DNI la séquence malaise de l’Opposition

Prétextant de la non-prise en compte de ses préoccupations, l’Opposition, dans sa plus large expression a fait le choix discutable de jouer la politique de la chaise vide au Dialogue National Inclusif (DNI), pour ensuite tenter une session de rattrapage désespérée et désespérante par l’annonce du suivi des conclusions de ladite DNI. Entre mesquinerie et attachement aux principes !

 

« Nous sommes des hommes et des femmes de dialogue » » , c’est ce que déclarait l’honorable Soumaïla CISSE, Chef de file de l’Opposition dite républicaine et démocratique, lors de la cérémonie d’ouverture du 4e congrès ordinaire de l’Union pour la République et la Démocratie (URD), le Parti dont il est le Président. Cette déclaration, l’honorable CISSE ouvre grand la porte à un dialogue, après avoir raté le coche du DNI auquel il était pourtant invité de la manière la plus officielle au monde. Ce, contrairement à certains pays africains où le dialogue est une grand’masse des partisans du Président de la République. Suivez la direction de mon regard.

L’Opposition pour son retour en grâce, pardon dans la dynamique nationale du DNI, sortir de son isolement exténuant, peut compter sur le tact de la MINUSMA, dont l’honorable Soumaïla CISSE a rencontré le Chef, Mahamat Saleh ANNADIF, avant-hier mardi. Soumi champion indique à cet effet : « sur invitation de Monsieur Mahamat Saleh, Représentant spécial et Chef de la Mission intégrée multidimensionnelle des Nations Unies pour la stabilisation au Mali, nous avons rencontré une délégation de la MINUSMA, ce mardi 14 janvier 2020, à l’hôtel Sheraton. Monsieur Mahamat Saleh Annadif a mis l’occasion à profit pour nous présenter ses vœux de Nouvel An et pour se renseigner sur la lecture que nous faisons du Dialogue National Inclusif ».

Au-delà des salamalecs, cette rencontre est une perche tendue par la MINUSMA, question de permettre un retour honorable de l’Opposition dans le dispositif du DNI. C’est d’ailleurs le souhait, autant des autorités nationales que des participants au Dialogue National Inclusif. Il faut dire que la MINUSMA avait eu à jouer un rôle prépondérant dans l’apaisement de ce que certains ont qualifié de crise postélectorale.

Ainsi, ce qui a fonctionné, fonctionnera, d’autant que la médiation s’inscrit en bonne place des missions de la MINUSMA qui s’y adonne de bonne grâce.

Pourtant, l’Opposition aurait pu faire l’économie de se placer dans une posture aussi inconfortable l’obligeant à une perpétuelle autojustification du genre : « nous avons écrit officiellement pour donner les sept conditions de notre participation. À l’heure où je vous écris, nous n’avons reçu aucune réponse écrite ». L’on serait fondé à croire que c’est plus par ego surdimensionné que par manque d’inclusivité qu’elle a décidé de boycotter le Dialogue National Inclusif.

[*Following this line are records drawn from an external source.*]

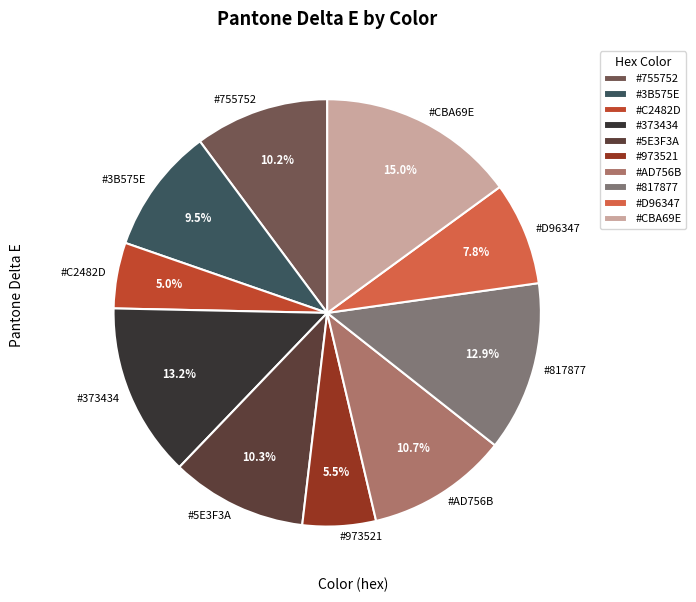

Is there any slice that represents more than half of the pie?

No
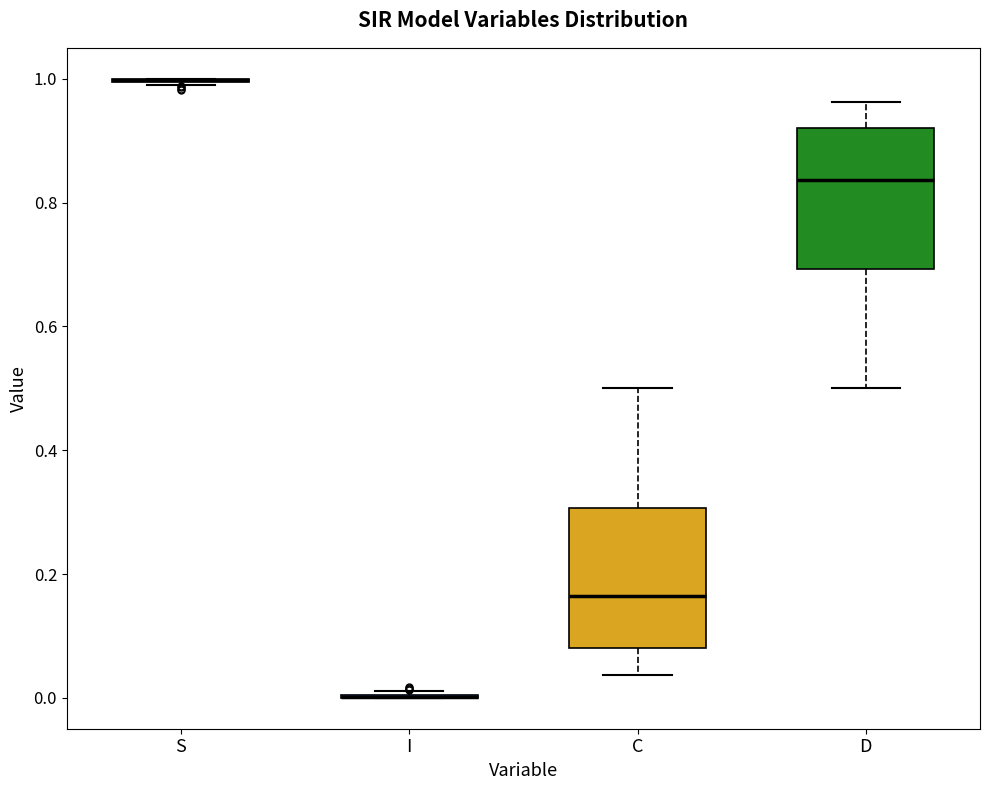

Reading left to right, read every box against the y-axis: the position of its median line, the range the box covers, and the ends of its whiskers. The values are not printed on the chart, so give them approximately, as read against the axis.

S: box collapsed to a line at 1.00, whiskers 0.98 to 1.00
I: box collapsed to a line at 0.00, whiskers 0.00 to 0.02
C: median 0.16, box 0.08 to 0.30, whiskers 0.04 to 0.50
D: median 0.84, box 0.70 to 0.92, whiskers 0.50 to 0.96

Or, un pays, surtout un pays au bord du naufrage compte plus que nos ego, nos frustrations même légitimes.

Aussi, en oblitérant le Dialogue National Inclusif par cette déclaration réductrice : « l’informel n’est pas le mode de gestion qui sied dans de telles circonstances », le chef de file de l’Opposition s’illustre par des préjugés et des étiquettes aussi insidieux qu’insultants. En plus du fait que la rhétorique n’est pas nouvelle, le réquisitoire tapageur est politiquement incorrect. Abstraction faite de l’application de ses résolutions et recommandations, les DNI a réuni des centaines de Maliens qui, consciencieusement, avec le souci du Mali, ont fait le diagnostic complet du Mali pour préconiser les remèdes qui s’imposent à leurs yeux. Le Président IBK disait lors de la cérémonie d’ouverture du DNI : « il s’agira pour vous, d’ausculter le pays pour voir quel est son mal, d’où nous vient-il et comment le soigner. Vous êtes une force de propositions. Et le peuple attendra de vous que votre congrès ne soit pas un congrès de plus, mais le congrès qu’il fallait pour mieux asseoir notre processus démocratique, adapter nos institutions, corriger notre gouvernance, stabiliser notre pays, renforcer notre commune volonté de vivre en commun ». C’est à cet exercice patriotique ce sont livrés les congressistes. Ils méritent mieux que d’être traités d’assemblée informelle.

« Bien entendu, nous restons attentifs aux conclusions du DNI », a dit le champion de l’Opposition. Pouvait-il en être autrement ? C’est le service minimum qu’il puisse assurer.

Après tout, la finalité est que tous les enfants du Mali se retrouvent autour de l’essentiel. Pour cela, la porte restera grande ouverte aux enfants prodigues.